* **GOAL OF THE EXERCISE**
Please copy every line of the items below word for word, and leave the pictures out of your answer.

Structure-from-motion data:
☆ ☆ ☆ ☆ ☆
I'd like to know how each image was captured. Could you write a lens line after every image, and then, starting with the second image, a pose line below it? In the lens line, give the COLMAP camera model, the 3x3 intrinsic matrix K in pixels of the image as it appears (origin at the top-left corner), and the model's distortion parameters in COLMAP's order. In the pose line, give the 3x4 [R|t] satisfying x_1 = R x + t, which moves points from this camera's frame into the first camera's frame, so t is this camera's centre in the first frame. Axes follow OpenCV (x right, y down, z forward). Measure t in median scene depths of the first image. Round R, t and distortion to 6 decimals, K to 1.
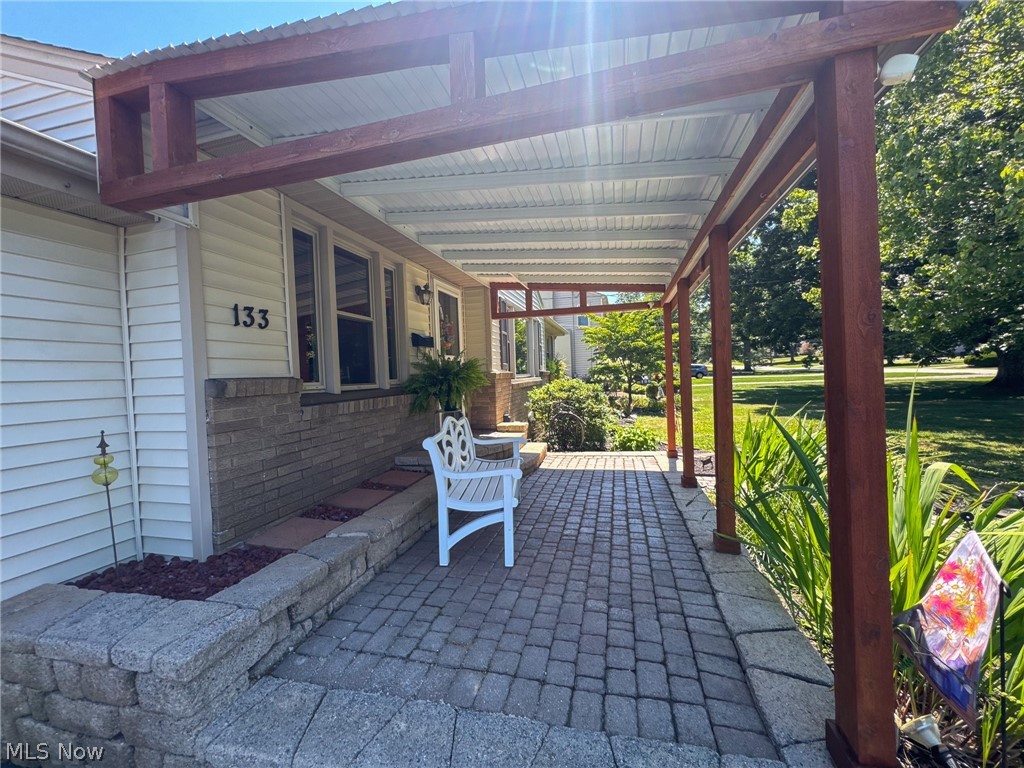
lens RADIAL K [[412.1, 0, 512.0], [0, 412.1, 384.0], [0, 0, 1]] dist [-0.002884, 0.000528]
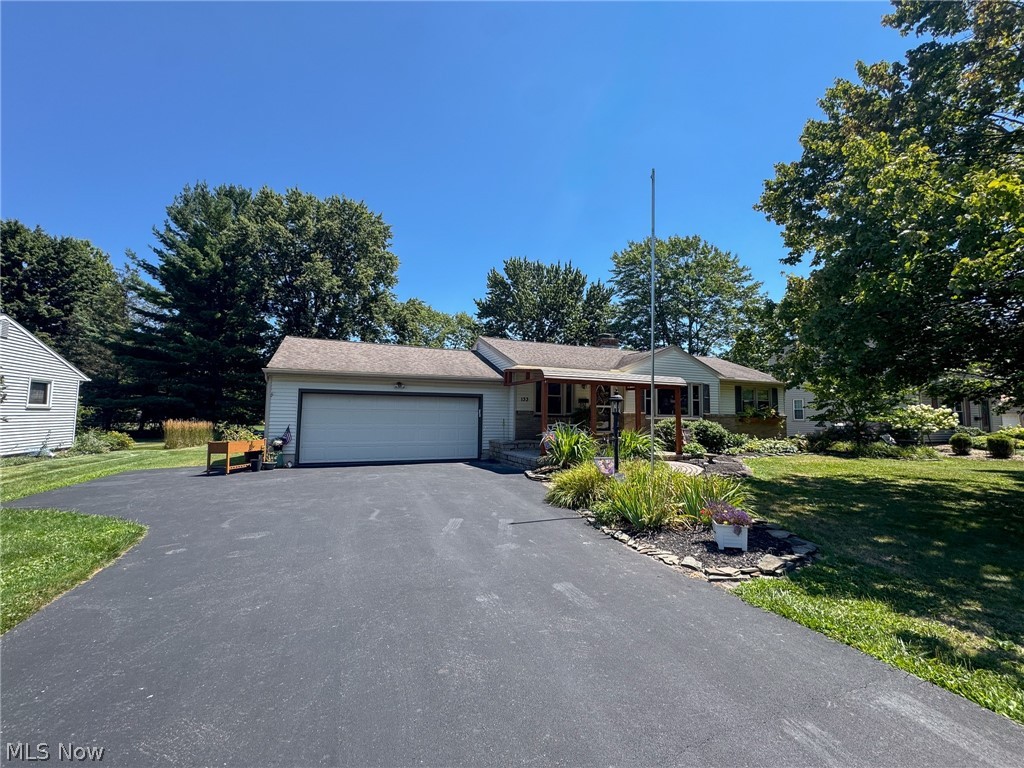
lens RADIAL K [[412.1, 0, 512.0], [0, 412.1, 384.0], [0, 0, 1]] dist [-0.002884, 0.000528]
pose [[0.593416, -0.012015, -0.804806, 3.131394], [-0.055936, 0.996856, -0.056126, -0.045078], [0.802950, 0.078323, 0.590879, -2.021345]]
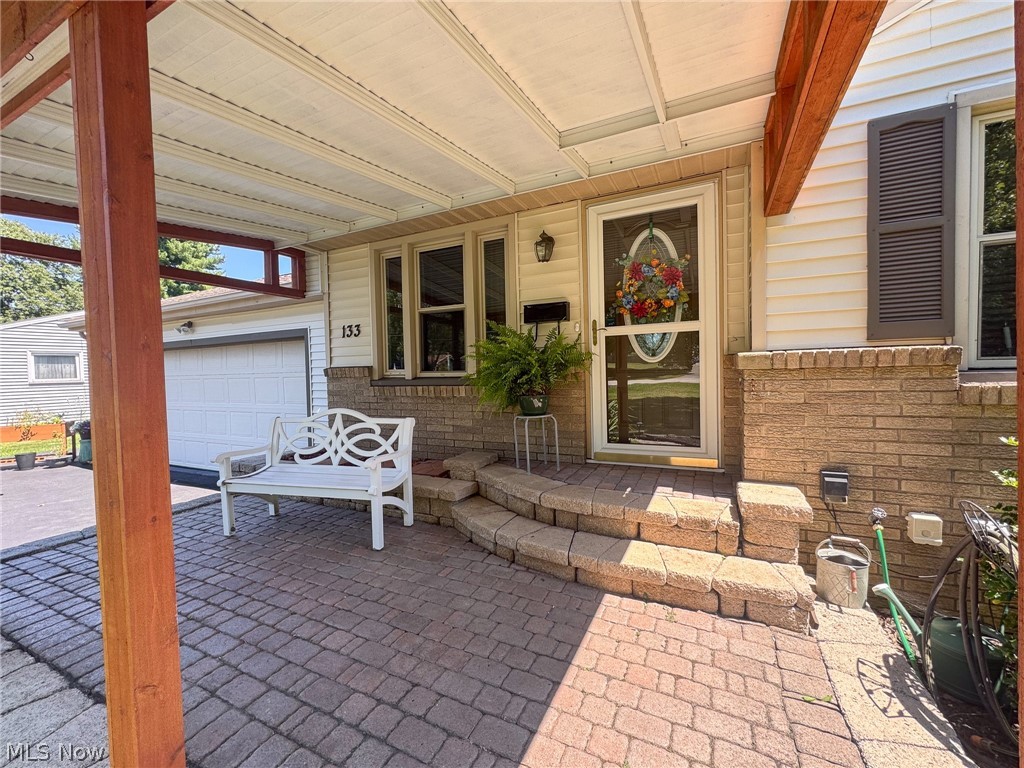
lens RADIAL K [[425.1, 0, 512.0], [0, 425.1, 384.0], [0, 0, 1]] dist [-0.002928, -0.000110]
pose [[-0.201808, 0.076418, -0.976439, 0.848834], [0.009061, 0.997055, 0.076159, -0.062604], [0.979383, 0.006522, -0.201906, 1.763721]]
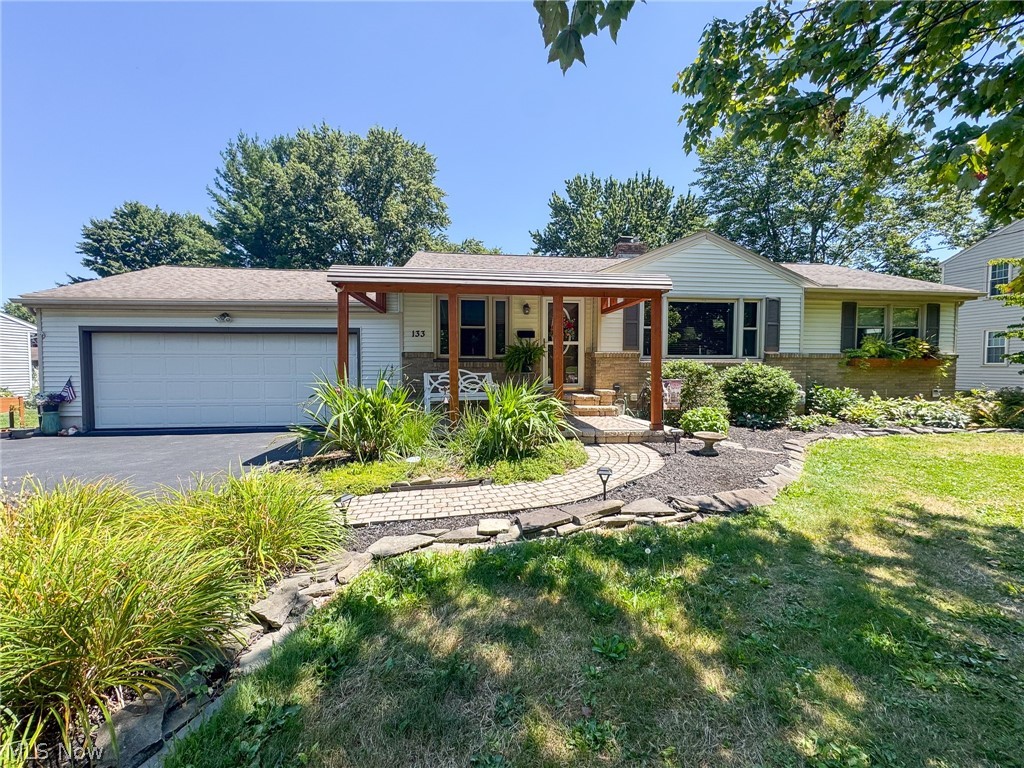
lens RADIAL K [[412.1, 0, 512.0], [0, 412.1, 384.0], [0, 0, 1]] dist [-0.002884, 0.000528]
pose [[0.354603, 0.078046, -0.931754, 2.425381], [-0.035720, 0.996914, 0.069909, -0.015309], [0.934335, 0.008493, 0.356296, 0.460054]]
☆ ☆ ☆ ☆ ☆
* **SOLVED EXERCISE**
I'd like to know how each image was captured. Could you write a lens line after every image, and then, starting with the second image, a pose line below it? In the lens line, give the COLMAP camera model, the 3x3 intrinsic matrix K in pixels of the image as it appears (origin at the top-left corner), and the model's distortion parameters in COLMAP's order. In the pose line, give the 3x4 [R|t] satisfying x_1 = R x + t, which moves points from this camera's frame into the first camera's frame, so t is this camera's centre in the first frame. Axes follow OpenCV (x right, y down, z forward). Measure t in median scene depths of the first image. Round R, t and distortion to 6 decimals, K to 1.
lens RADIAL K [[412.1, 0, 512.0], [0, 412.1, 384.0], [0, 0, 1]] dist [-0.002884, 0.000528]
lens RADIAL K [[412.1, 0, 512.0], [0, 412.1, 384.0], [0, 0, 1]] dist [-0.002884, 0.000528]
pose [[0.593416, -0.012015, -0.804806, 3.131394], [-0.055936, 0.996856, -0.056126, -0.045078], [0.802950, 0.078323, 0.590879, -2.021345]]
lens RADIAL K [[425.1, 0, 512.0], [0, 425.1, 384.0], [0, 0, 1]] dist [-0.002928, -0.000110]
pose [[-0.201808, 0.076418, -0.976439, 0.848834], [0.009061, 0.997055, 0.076159, -0.062604], [0.979383, 0.006522, -0.201906, 1.763721]]
lens RADIAL K [[412.1, 0, 512.0], [0, 412.1, 384.0], [0, 0, 1]] dist [-0.002884, 0.000528]
pose [[0.354603, 0.078046, -0.931754, 2.425381], [-0.035720, 0.996914, 0.069909, -0.015309], [0.934335, 0.008493, 0.356296, 0.460054]]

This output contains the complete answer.